GetHashCode() could return the same hash for different objects. You should use Equals() to compare objects not GetHashCode(), in case when GetHashCode() return the same value - implementation of Equals() should consider another object equality checks.
Hash data structure able to handle such cases by using collision resolution algotithms.
From wikipedia:
Hash collisions are practically unavoidable when hashing a random
subset of a large set of possible keys. For example, if 2,500 keys are
hashed into a million buckets, even with a perfectly uniform random
distribution, according to the birthday problem there is a 95% chance
of at least two of the keys being hashed to the same slot.
Therefore, most hash table implementations have some collision
resolution strategy to handle such events. Some common strategies are
described below. All these methods require that the keys (or pointers
to them) be stored in the table, together with the associated values.
It depends on the Equals implementation of the object. It may use GetHashCode under the hood, but it doesn´t have too. So basically if you have an object with a custom Equals implementation the HashCode may be different for both objects.
What is the use of GetHashCode()? Can I trace object identity using GetHashCode()? If so, could you provide an example?
Hash codes aren't about identity, they're about equality. In fact, you could say they're about non-equality:
If two objects have the same hash code, they may be equal
If two objects have different hash codes, they're not equal
Hash codes are not unique, nor do they guarantee equality (two objects may have the same hash but still be unequal).

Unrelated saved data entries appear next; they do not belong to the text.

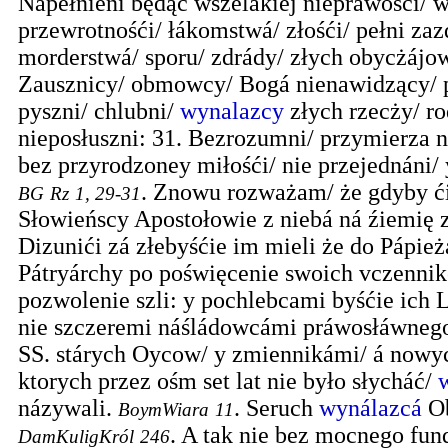
Nápełnieni będąc wszelákiej niepráwośći/ 
przewrotnośći/ łákomstwá/ złośći/ pełni zaz
morderstwá/ sporu/ zdrády/ złych obycżájow
Zausznicy/ obmowcy/ Bogá nienawidzący/ 
pyszni/ chlubni/
wynalazcy
złych rzecży/ r
nieposłuszni: 31. Bezrozumni/ przymierza 
bez przyrodzoney miłośći/ nie przejednáni/ 
.
Znowu rozważam/ że gdyby ći
BG
Rz
1, 29-31
Słowieńscy Apostołowie z niebá ná źiemię zs
Dizunići zá złebyśćie im mieli że do Pápież
Pátryárchy po poświęcenie swoich vczenni
pozwolenie szli: y pochlebcami byśćie ich 
nie szczeremi náśládowcámi práwosłáwneg
SS. stárych Oycow/ y zmiennikámi/ á nowyc
ktorych przez ośm set lat nie było słycháć/
názywali.
.
Seruch
wynálazcá
Ob
BoymWiara
11
.
A tak nie bez mocnego fu
DamKuligKról
246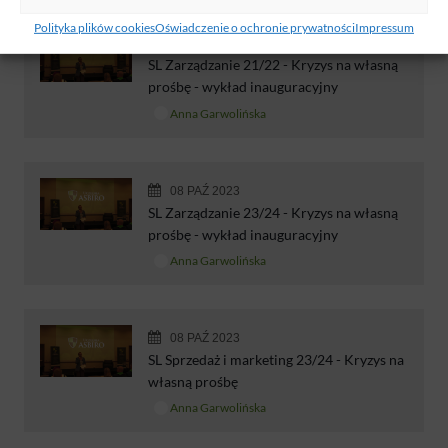
Polityka plików cookies
Oświadczenie o ochronie prywatności
Impressum
08 PAŹ 2023
SL Zarządzanie 21/22 - Kryzys na własną
prośbę - wykład inauguracyjny
Anna Garwolińska
08 PAŹ 2023
SL Zarządzanie 23/24 - Kryzys na własną
prośbę - wykład inauguracyjny
Anna Garwolińska
08 PAŹ 2023
SL Sprzedaż i marketing 23/24 - Kryzys na
własną prośbę
Anna Garwolińska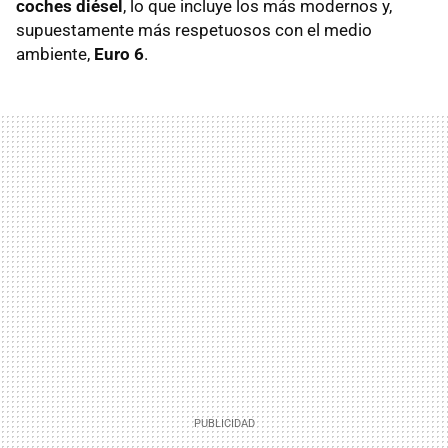
coches diésel
, lo que incluye los más modernos y,
supuestamente más respetuosos con el medio
ambiente,
Euro 6
.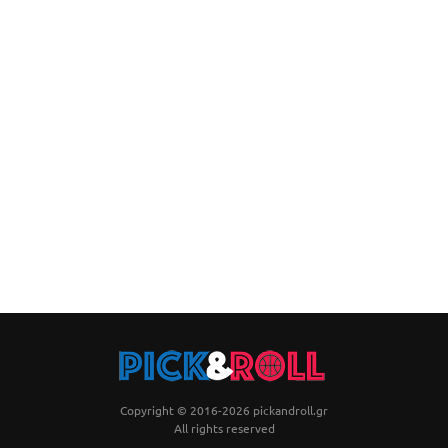
Copyright © 2016-2026 pickandroll.gr
All rights reserved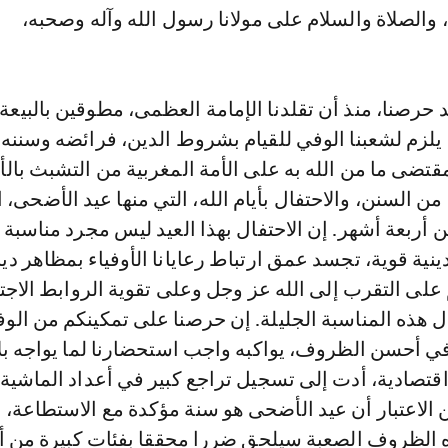
 والصلاة والسلام على مولانا رسول الله وآله وصحبه،
 حرصنا، منذ أن تقلدنا الإمامة العظمى، مطوقين بالبيعة 
يلزم لشعبنا الوفي للقيام بشروط الدين، فرائضه وسننه، 
قتضى ما من الله به على الأمة المغربية من التشبث بالأ
 من السنن، والاحتفال بأيام الله، التي منها عيد الأضحى، 
أربعة أشهر. إن الاحتفال بهذا العيد ليس مجرد مناسبة 
نية قوية، تجسد عمق ارتباط رعايانا الأوفياء بمظاهر دينن
لى التقرب إلى الله عز وجل وعلى تقوية الروابط الاجت
ال هذه المناسبة الجليلة. إن حرصنا على تمكينكم من الوف
في أحسن الظروف، يواكبه واجب استحضارنا لما يواجه بلا
قتصادية، أدت إلى تسجيل تراجع كبير في أعداد الماشية.
ين الاعتبار أن عيد الأضحى هو سنة مؤكدة مع الاستطاعة، 
ه الظروف الصعبة سيلحق ضررا محققا بفئات كبيرة من أب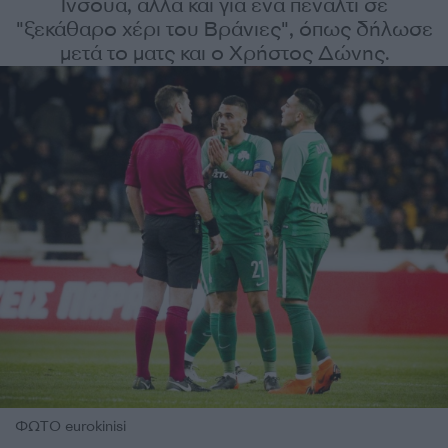
Ινσούα, αλλά και για ένα πέναλτι σε
"ξεκάθαρο χέρι του Βράνιες", όπως δήλωσε
μετά το ματς και ο Χρήστος Δώνης.
ΦΩΤΟ eurokinisi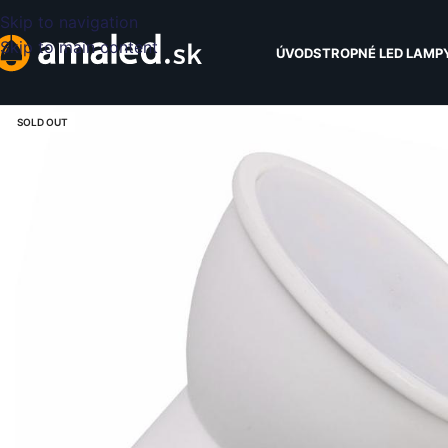
Skip to navigation
Skip to main content
ÚVOD
STROPNÉ LED LAMP
SOLD OUT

As for their uses: they're almost always used to quickly select possibly equal objects to then test for actual equality, usually in a key/value map (e.g. Dictionary<TKey, TValue>) or a set (e.g. HashSet<T>).
No, a HashCode is not guaranteed to be unique. But you already have references to your objects, they are perfect for tracking identity, using object.ReferenceEquals().
The value itself is used in hashing algorithms, such as hashtables.
In its default implementation, GetHasCode does not guarantee the uniqueness of an object, thus for .NET objects should not be used as such,
In you own classes, it is generally good practice to override GetHashCode to create a unique value for your object.
It's used for algorithms\data structures that require hashing (such as a hash table). A hash code cannot on its own be used to track object identity since two objects with the same hash are not necessarily equal. However, two equal objects should have the same hash code (which is why C# emits a warning if you override one without overriding the other).